Exercise
Leaving out all pictures, transcribe exactly the lines between the line with "Q: Is there any snow in the photograph?" and the last line of the records below, both included.

Record excerpts
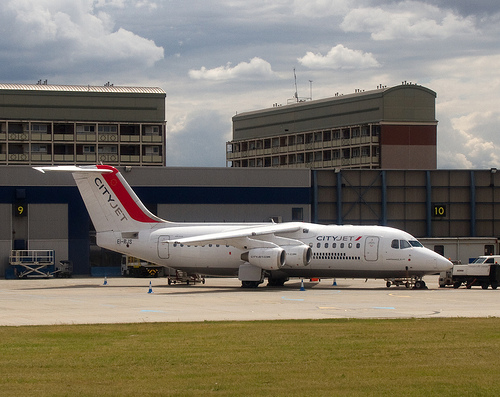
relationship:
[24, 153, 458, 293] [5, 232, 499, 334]
jet parked at terminal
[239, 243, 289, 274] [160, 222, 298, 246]
engine mounted to wing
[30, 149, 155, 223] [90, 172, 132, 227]
tail has a logo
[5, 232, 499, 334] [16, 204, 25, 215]
terminal marked with gate 9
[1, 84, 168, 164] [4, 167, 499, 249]
building behind terminal building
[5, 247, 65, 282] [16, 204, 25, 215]
lift in front gate 9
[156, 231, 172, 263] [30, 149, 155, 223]
door on tail section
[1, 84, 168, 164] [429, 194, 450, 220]
building has number 10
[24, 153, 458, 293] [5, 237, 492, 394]
jet at an airport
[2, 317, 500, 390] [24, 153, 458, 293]
grass along taxiway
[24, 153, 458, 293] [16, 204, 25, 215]
building has number gate 9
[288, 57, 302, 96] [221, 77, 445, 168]
antenna on airport building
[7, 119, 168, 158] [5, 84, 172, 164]
windows in building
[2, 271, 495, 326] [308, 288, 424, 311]
concrete has markings yellow and blue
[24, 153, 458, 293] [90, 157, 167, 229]
plane has red stripe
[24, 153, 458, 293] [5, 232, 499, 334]
jet aircraft on runway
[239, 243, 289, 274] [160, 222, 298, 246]
engines attached to wing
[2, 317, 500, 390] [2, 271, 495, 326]
grass growing next runway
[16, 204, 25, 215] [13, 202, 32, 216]
gate 9 indicating gate 9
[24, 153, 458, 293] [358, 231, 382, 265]
aircraft has front door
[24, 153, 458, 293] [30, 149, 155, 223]
plane has a tail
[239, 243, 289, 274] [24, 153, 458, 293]
engine of a plane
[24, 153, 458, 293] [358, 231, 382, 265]
plane has door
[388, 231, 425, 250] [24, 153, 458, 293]
windshield of a plane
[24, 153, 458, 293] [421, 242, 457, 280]
plane has nose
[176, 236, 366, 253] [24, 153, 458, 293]
window of plane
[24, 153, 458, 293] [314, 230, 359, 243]
plane has writing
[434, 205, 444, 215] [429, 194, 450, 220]
number 10 has number 10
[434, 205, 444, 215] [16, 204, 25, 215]
number 10 yellow gate 9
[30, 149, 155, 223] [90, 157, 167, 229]
tail has a red stripe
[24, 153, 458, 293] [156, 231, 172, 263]
airplane has exit door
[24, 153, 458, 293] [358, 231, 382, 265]
airplane has front door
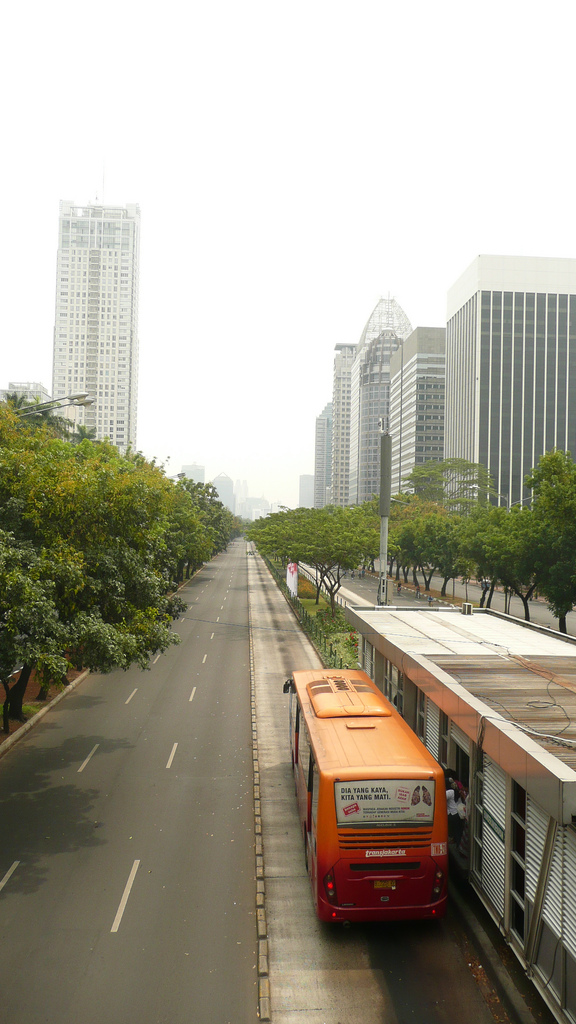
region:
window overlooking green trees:
[416, 381, 427, 392]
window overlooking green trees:
[418, 392, 424, 400]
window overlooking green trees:
[509, 778, 526, 826]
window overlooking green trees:
[508, 813, 525, 863]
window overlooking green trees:
[504, 849, 528, 907]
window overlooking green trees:
[435, 729, 450, 766]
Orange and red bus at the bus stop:
[280, 651, 447, 920]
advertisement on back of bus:
[330, 772, 433, 823]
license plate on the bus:
[373, 875, 396, 890]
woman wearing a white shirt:
[440, 782, 467, 814]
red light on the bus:
[325, 871, 334, 896]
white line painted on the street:
[148, 733, 189, 770]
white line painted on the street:
[104, 850, 154, 931]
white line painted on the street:
[177, 682, 210, 712]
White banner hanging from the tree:
[282, 553, 302, 595]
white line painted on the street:
[116, 683, 157, 721]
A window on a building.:
[418, 380, 427, 391]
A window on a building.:
[415, 392, 425, 401]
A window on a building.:
[420, 402, 425, 410]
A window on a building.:
[416, 412, 425, 419]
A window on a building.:
[415, 422, 422, 431]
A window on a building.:
[416, 431, 420, 440]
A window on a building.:
[415, 455, 422, 462]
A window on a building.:
[378, 394, 387, 402]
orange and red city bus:
[281, 663, 446, 935]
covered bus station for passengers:
[348, 607, 573, 1010]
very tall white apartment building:
[42, 201, 142, 451]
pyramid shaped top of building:
[357, 290, 412, 345]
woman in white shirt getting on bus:
[443, 775, 468, 855]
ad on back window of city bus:
[336, 775, 438, 824]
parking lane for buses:
[250, 547, 533, 1020]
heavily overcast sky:
[3, 0, 574, 497]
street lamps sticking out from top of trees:
[19, 390, 96, 420]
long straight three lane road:
[0, 518, 267, 1021]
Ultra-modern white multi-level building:
[51, 198, 139, 455]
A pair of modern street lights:
[8, 390, 94, 422]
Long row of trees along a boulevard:
[0, 391, 241, 733]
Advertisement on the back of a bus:
[332, 777, 434, 828]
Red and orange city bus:
[284, 668, 443, 921]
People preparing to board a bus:
[445, 767, 465, 845]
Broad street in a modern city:
[3, 533, 259, 1020]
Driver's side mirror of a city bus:
[282, 676, 293, 693]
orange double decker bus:
[283, 656, 453, 937]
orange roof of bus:
[296, 656, 442, 778]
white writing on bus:
[359, 847, 414, 859]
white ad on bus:
[337, 772, 439, 828]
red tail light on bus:
[321, 878, 339, 893]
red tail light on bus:
[328, 906, 337, 920]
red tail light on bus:
[429, 903, 440, 917]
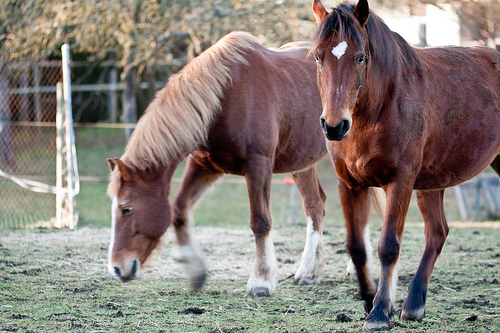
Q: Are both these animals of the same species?
A: Yes, all the animals are horses.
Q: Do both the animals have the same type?
A: Yes, all the animals are horses.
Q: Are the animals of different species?
A: No, all the animals are horses.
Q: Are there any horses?
A: Yes, there is a horse.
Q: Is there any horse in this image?
A: Yes, there is a horse.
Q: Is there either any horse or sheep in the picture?
A: Yes, there is a horse.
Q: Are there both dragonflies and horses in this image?
A: No, there is a horse but no dragonflies.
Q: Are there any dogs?
A: No, there are no dogs.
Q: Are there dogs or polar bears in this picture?
A: No, there are no dogs or polar bears.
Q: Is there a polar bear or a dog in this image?
A: No, there are no dogs or polar bears.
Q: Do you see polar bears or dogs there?
A: No, there are no dogs or polar bears.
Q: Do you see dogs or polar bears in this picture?
A: No, there are no dogs or polar bears.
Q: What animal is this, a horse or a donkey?
A: This is a horse.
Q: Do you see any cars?
A: No, there are no cars.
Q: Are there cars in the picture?
A: No, there are no cars.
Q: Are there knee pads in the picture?
A: No, there are no knee pads.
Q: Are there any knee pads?
A: No, there are no knee pads.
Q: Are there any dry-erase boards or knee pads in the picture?
A: No, there are no knee pads or dry-erase boards.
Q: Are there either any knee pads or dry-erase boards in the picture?
A: No, there are no knee pads or dry-erase boards.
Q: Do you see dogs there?
A: No, there are no dogs.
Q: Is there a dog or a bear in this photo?
A: No, there are no dogs or bears.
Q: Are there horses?
A: Yes, there is a horse.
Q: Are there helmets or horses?
A: Yes, there is a horse.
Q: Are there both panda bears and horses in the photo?
A: No, there is a horse but no panda bears.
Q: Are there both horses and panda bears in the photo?
A: No, there is a horse but no panda bears.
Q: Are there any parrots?
A: No, there are no parrots.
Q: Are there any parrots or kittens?
A: No, there are no parrots or kittens.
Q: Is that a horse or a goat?
A: That is a horse.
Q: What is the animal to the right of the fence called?
A: The animal is a horse.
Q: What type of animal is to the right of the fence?
A: The animal is a horse.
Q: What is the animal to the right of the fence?
A: The animal is a horse.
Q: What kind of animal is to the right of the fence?
A: The animal is a horse.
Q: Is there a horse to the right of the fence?
A: Yes, there is a horse to the right of the fence.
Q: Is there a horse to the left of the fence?
A: No, the horse is to the right of the fence.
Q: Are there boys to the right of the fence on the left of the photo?
A: No, there is a horse to the right of the fence.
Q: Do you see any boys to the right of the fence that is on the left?
A: No, there is a horse to the right of the fence.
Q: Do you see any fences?
A: Yes, there is a fence.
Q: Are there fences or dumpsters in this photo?
A: Yes, there is a fence.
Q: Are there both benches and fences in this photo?
A: No, there is a fence but no benches.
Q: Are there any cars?
A: No, there are no cars.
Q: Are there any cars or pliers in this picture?
A: No, there are no cars or pliers.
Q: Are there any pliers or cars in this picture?
A: No, there are no cars or pliers.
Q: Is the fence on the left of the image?
A: Yes, the fence is on the left of the image.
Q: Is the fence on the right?
A: No, the fence is on the left of the image.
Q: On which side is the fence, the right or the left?
A: The fence is on the left of the image.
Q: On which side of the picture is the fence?
A: The fence is on the left of the image.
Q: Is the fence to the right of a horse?
A: No, the fence is to the left of a horse.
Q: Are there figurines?
A: No, there are no figurines.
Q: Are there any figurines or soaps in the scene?
A: No, there are no figurines or soaps.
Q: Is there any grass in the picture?
A: Yes, there is grass.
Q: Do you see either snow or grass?
A: Yes, there is grass.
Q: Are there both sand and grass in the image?
A: No, there is grass but no sand.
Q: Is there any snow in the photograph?
A: No, there is no snow.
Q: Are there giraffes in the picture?
A: No, there are no giraffes.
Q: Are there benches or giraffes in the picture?
A: No, there are no giraffes or benches.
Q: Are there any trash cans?
A: No, there are no trash cans.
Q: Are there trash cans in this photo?
A: No, there are no trash cans.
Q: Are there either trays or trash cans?
A: No, there are no trash cans or trays.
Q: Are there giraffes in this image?
A: No, there are no giraffes.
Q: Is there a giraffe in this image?
A: No, there are no giraffes.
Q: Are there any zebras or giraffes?
A: No, there are no giraffes or zebras.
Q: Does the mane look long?
A: Yes, the mane is long.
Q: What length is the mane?
A: The mane is long.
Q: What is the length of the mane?
A: The mane is long.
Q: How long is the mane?
A: The mane is long.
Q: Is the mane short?
A: No, the mane is long.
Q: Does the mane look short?
A: No, the mane is long.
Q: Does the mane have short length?
A: No, the mane is long.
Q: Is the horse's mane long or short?
A: The mane is long.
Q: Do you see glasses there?
A: No, there are no glasses.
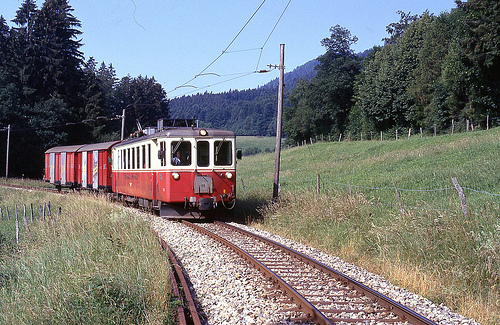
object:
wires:
[165, 0, 268, 95]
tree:
[298, 22, 363, 143]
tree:
[363, 15, 452, 130]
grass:
[0, 188, 167, 324]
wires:
[170, 67, 272, 100]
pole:
[271, 44, 284, 202]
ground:
[0, 139, 500, 325]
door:
[154, 142, 165, 199]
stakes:
[11, 195, 65, 240]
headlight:
[226, 172, 233, 179]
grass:
[234, 128, 500, 322]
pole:
[5, 124, 11, 179]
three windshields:
[171, 140, 232, 166]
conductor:
[172, 151, 182, 165]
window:
[171, 141, 191, 166]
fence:
[287, 114, 489, 148]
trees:
[222, 112, 265, 137]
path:
[167, 214, 467, 324]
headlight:
[172, 172, 180, 180]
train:
[43, 118, 242, 220]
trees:
[423, 2, 496, 130]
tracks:
[6, 172, 435, 322]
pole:
[120, 108, 125, 141]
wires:
[224, 48, 259, 54]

Exercise result
Q: Is there any snow in the photograph?
A: No, there is no snow.
Q: Are there giraffes in the picture?
A: No, there are no giraffes.
Q: Are there benches or giraffes in the picture?
A: No, there are no giraffes or benches.
Q: Are there any trash cans?
A: No, there are no trash cans.
Q: Are there trash cans in this photo?
A: No, there are no trash cans.
Q: Are there either trays or trash cans?
A: No, there are no trash cans or trays.
Q: Are there giraffes in this image?
A: No, there are no giraffes.
Q: Is there a giraffe in this image?
A: No, there are no giraffes.
Q: Are there any zebras or giraffes?
A: No, there are no giraffes or zebras.
Q: Does the mane look long?
A: Yes, the mane is long.
Q: What length is the mane?
A: The mane is long.
Q: What is the length of the mane?
A: The mane is long.
Q: How long is the mane?
A: The mane is long.
Q: Is the mane short?
A: No, the mane is long.
Q: Does the mane look short?
A: No, the mane is long.
Q: Does the mane have short length?
A: No, the mane is long.
Q: Is the horse's mane long or short?
A: The mane is long.
Q: Do you see glasses there?
A: No, there are no glasses.
object:
wires:
[165, 0, 268, 95]
tree:
[298, 22, 363, 143]
tree:
[363, 15, 452, 130]
grass:
[0, 188, 167, 324]
wires:
[170, 67, 272, 100]
pole:
[271, 44, 284, 202]
ground:
[0, 139, 500, 325]
door:
[154, 142, 165, 199]
stakes:
[11, 195, 65, 240]
headlight:
[226, 172, 233, 179]
grass:
[234, 128, 500, 322]
pole:
[5, 124, 11, 179]
three windshields:
[171, 140, 232, 166]
conductor:
[172, 151, 182, 165]
window:
[171, 141, 191, 166]
fence:
[287, 114, 489, 148]
trees:
[222, 112, 265, 137]
path:
[167, 214, 467, 324]
headlight:
[172, 172, 180, 180]
train:
[43, 118, 242, 220]
trees:
[423, 2, 496, 130]
tracks:
[6, 172, 435, 322]
pole:
[120, 108, 125, 141]
wires:
[224, 48, 259, 54]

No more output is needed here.